[Opening MATERIAL SHOWN section]

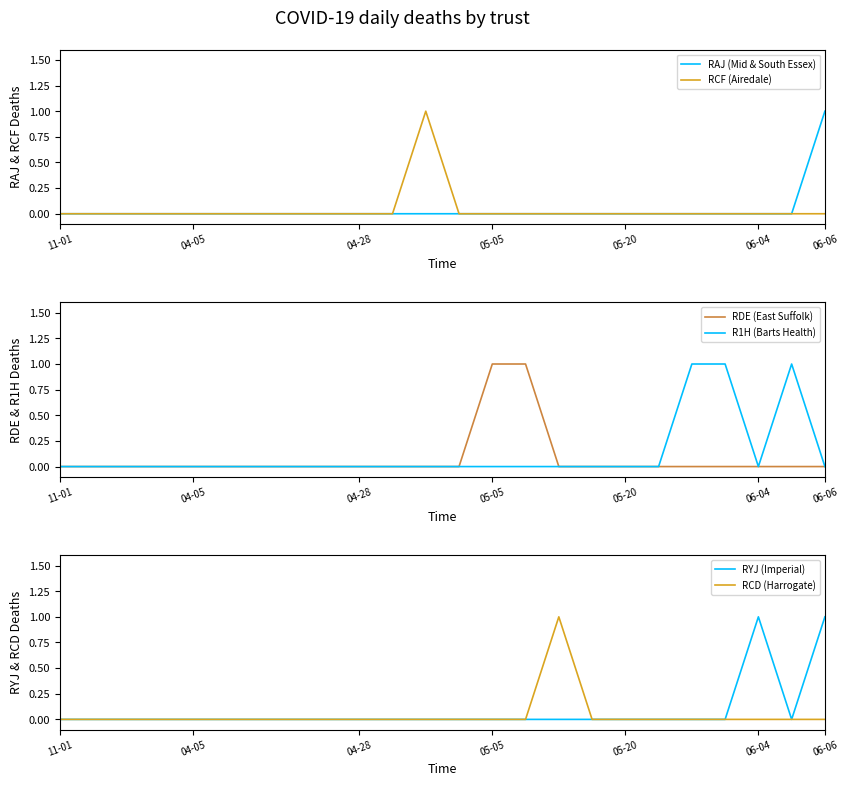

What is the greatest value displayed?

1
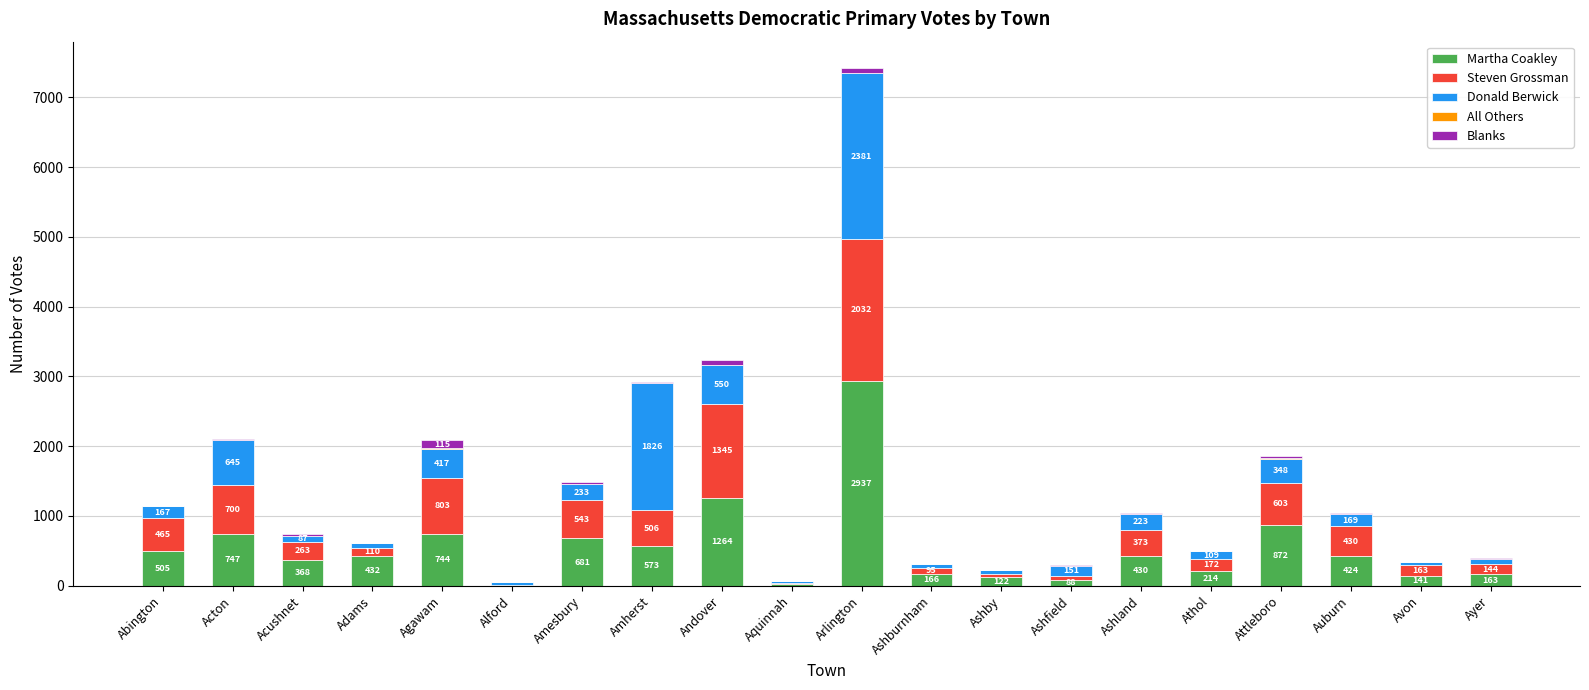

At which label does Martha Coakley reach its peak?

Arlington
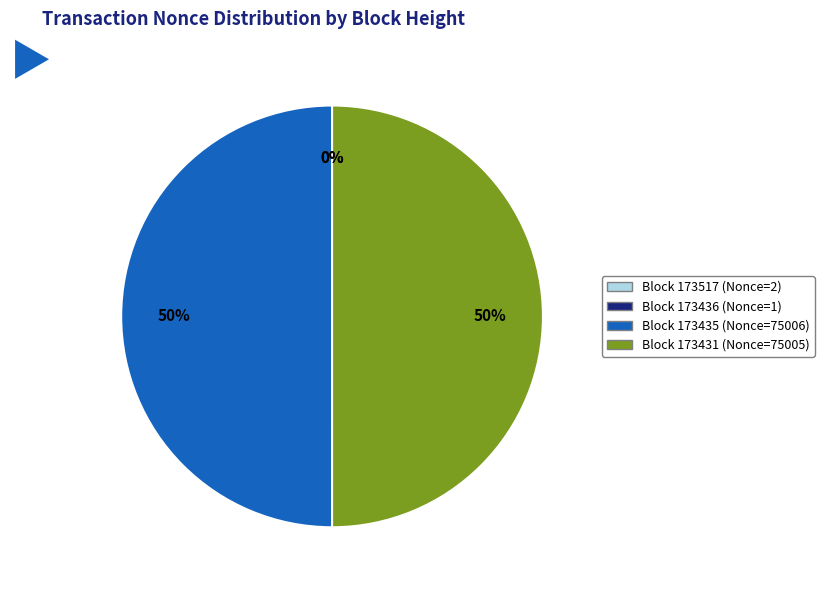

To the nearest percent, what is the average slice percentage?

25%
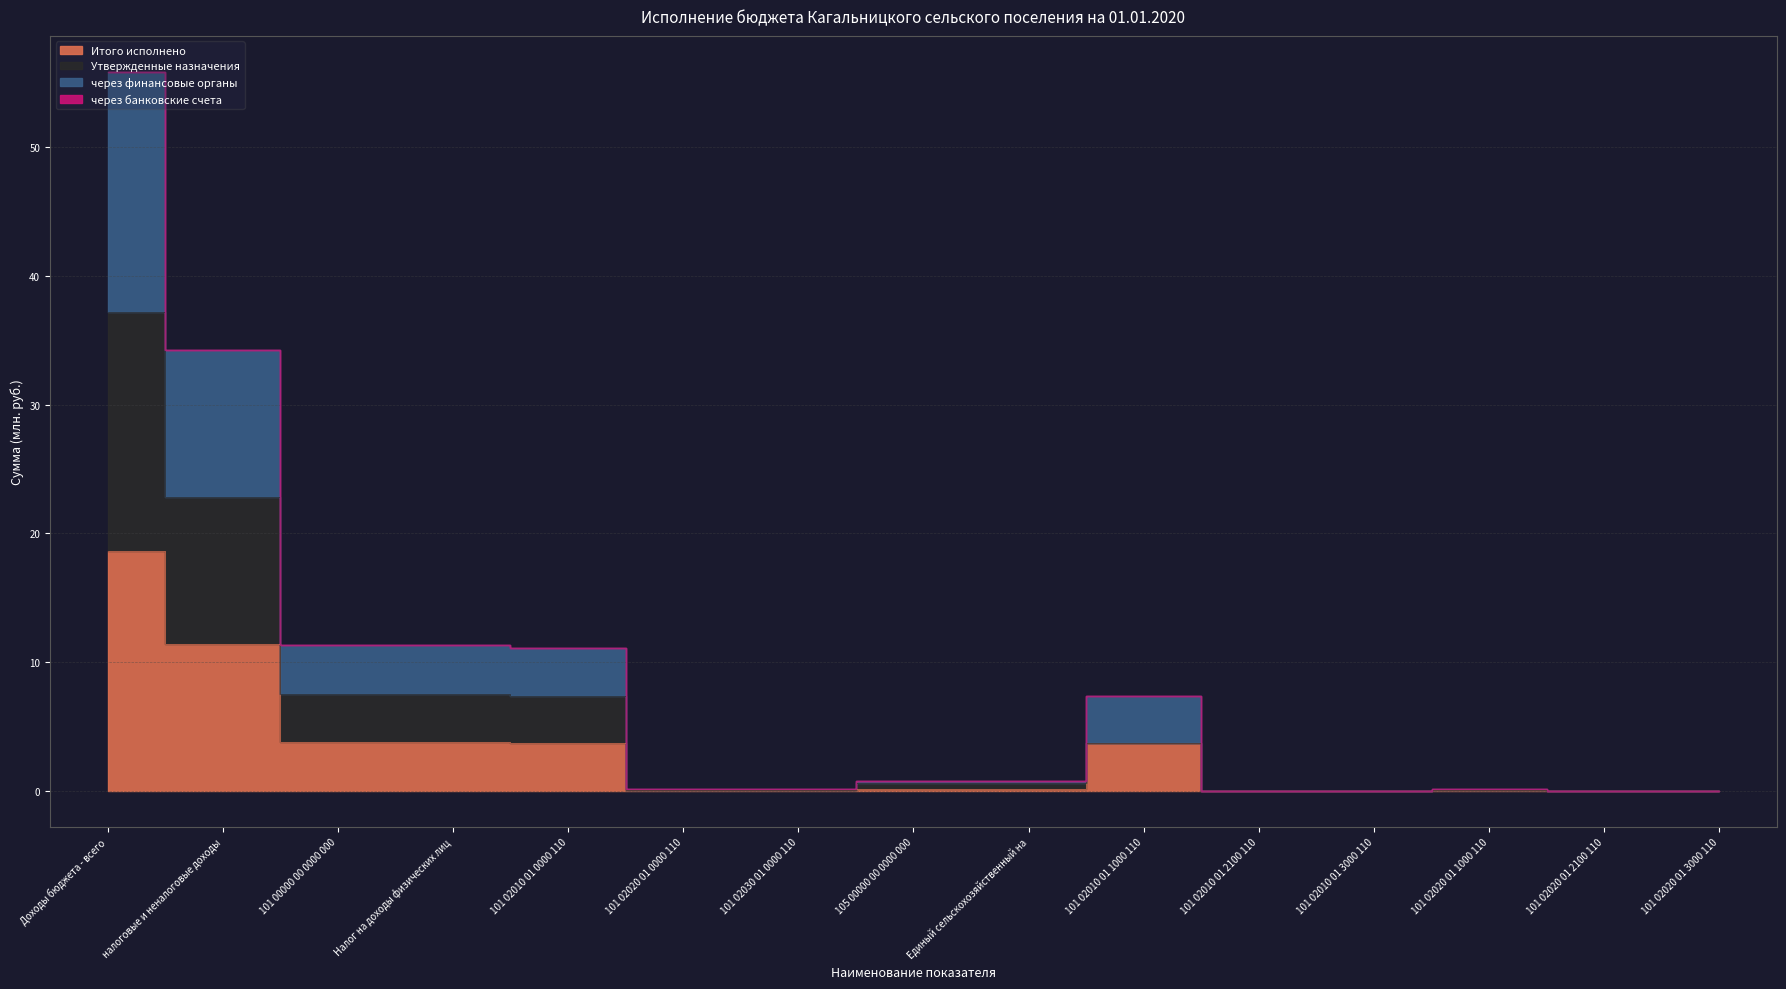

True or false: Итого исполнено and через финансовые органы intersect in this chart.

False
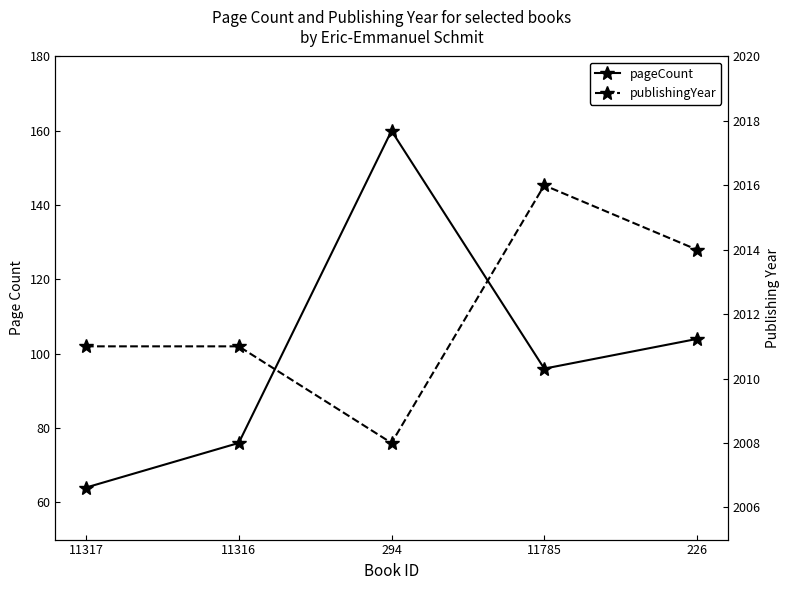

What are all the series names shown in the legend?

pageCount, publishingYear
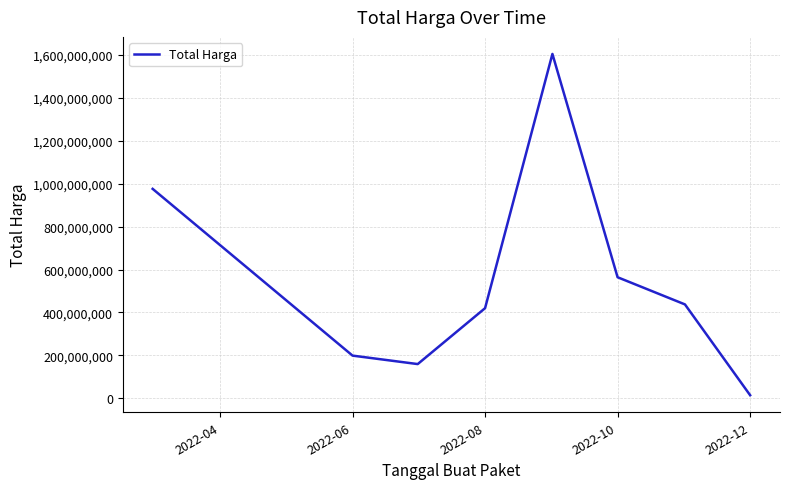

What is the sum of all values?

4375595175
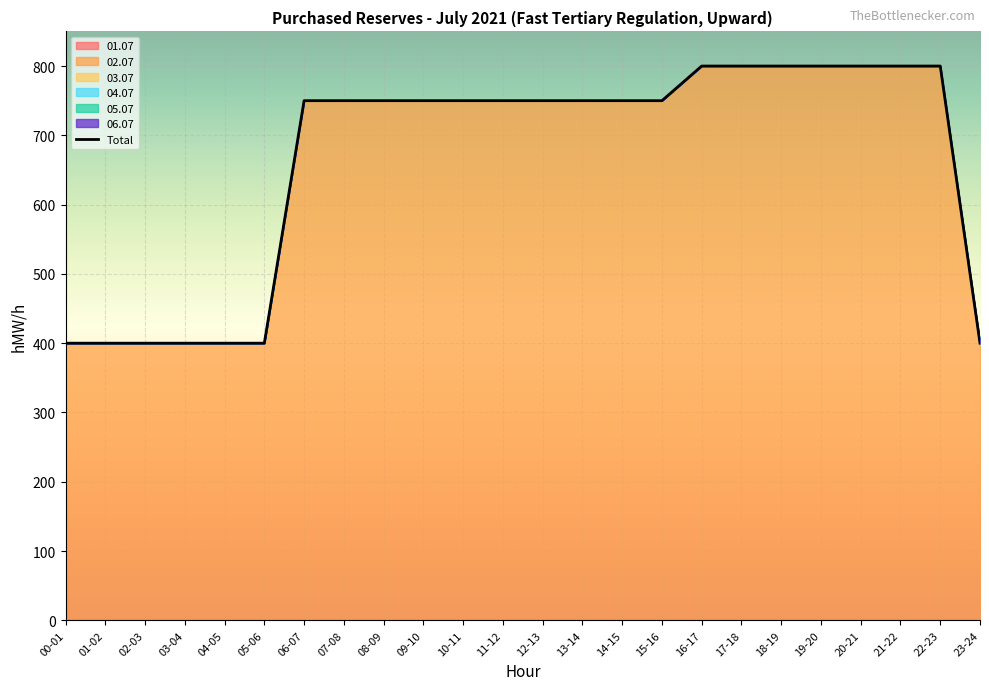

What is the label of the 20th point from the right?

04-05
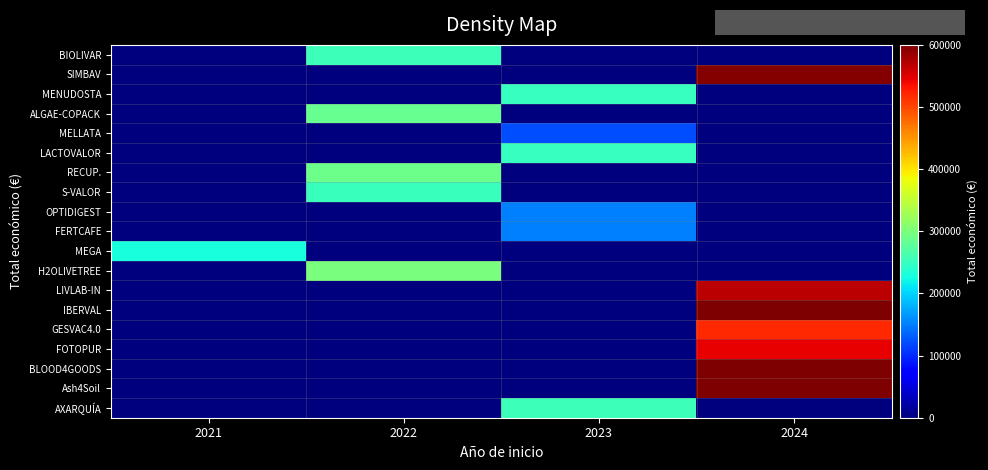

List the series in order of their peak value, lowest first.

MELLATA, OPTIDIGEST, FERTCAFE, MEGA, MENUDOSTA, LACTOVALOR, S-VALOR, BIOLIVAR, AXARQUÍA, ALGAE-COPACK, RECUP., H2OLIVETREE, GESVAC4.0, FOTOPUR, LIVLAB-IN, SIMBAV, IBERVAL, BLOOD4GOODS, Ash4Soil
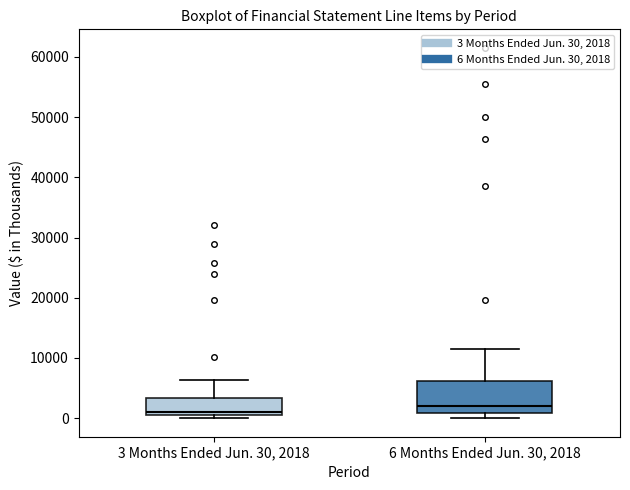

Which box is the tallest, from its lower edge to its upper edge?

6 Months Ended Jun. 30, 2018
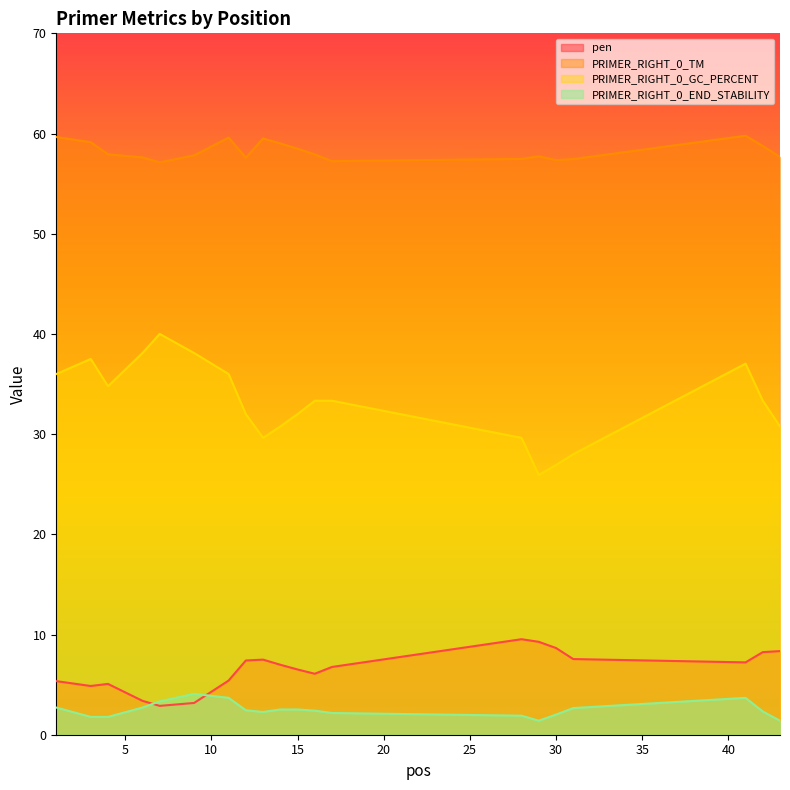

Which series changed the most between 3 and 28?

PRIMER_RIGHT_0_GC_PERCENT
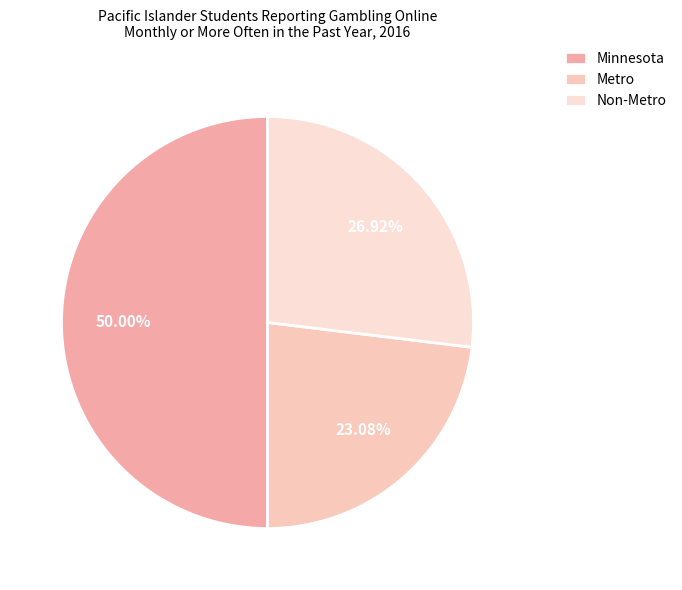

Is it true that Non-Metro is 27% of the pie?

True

[Closing MATERIAL SHOWN section]

Can you update all of the records above so that every "series" becomes "data set", with nothing else changed and the pictures left out?

What is the greatest value displayed?

1

At which label does Martha Coakley reach its peak?

Arlington

To the nearest percent, what is the average slice percentage?

25%

True or false: Итого исполнено and через финансовые органы intersect in this chart.

False

What are all the data set names shown in the legend?

pageCount, publishingYear

What is the sum of all values?

4375595175

What is the label of the 20th point from the right?

04-05

List the data set in order of their peak value, lowest first.

MELLATA, OPTIDIGEST, FERTCAFE, MEGA, MENUDOSTA, LACTOVALOR, S-VALOR, BIOLIVAR, AXARQUÍA, ALGAE-COPACK, RECUP., H2OLIVETREE, GESVAC4.0, FOTOPUR, LIVLAB-IN, SIMBAV, IBERVAL, BLOOD4GOODS, Ash4Soil

Which box is the tallest, from its lower edge to its upper edge?

6 Months Ended Jun. 30, 2018

Which data set changed the most between 3 and 28?

PRIMER_RIGHT_0_GC_PERCENT

Is it true that Non-Metro is 27% of the pie?

True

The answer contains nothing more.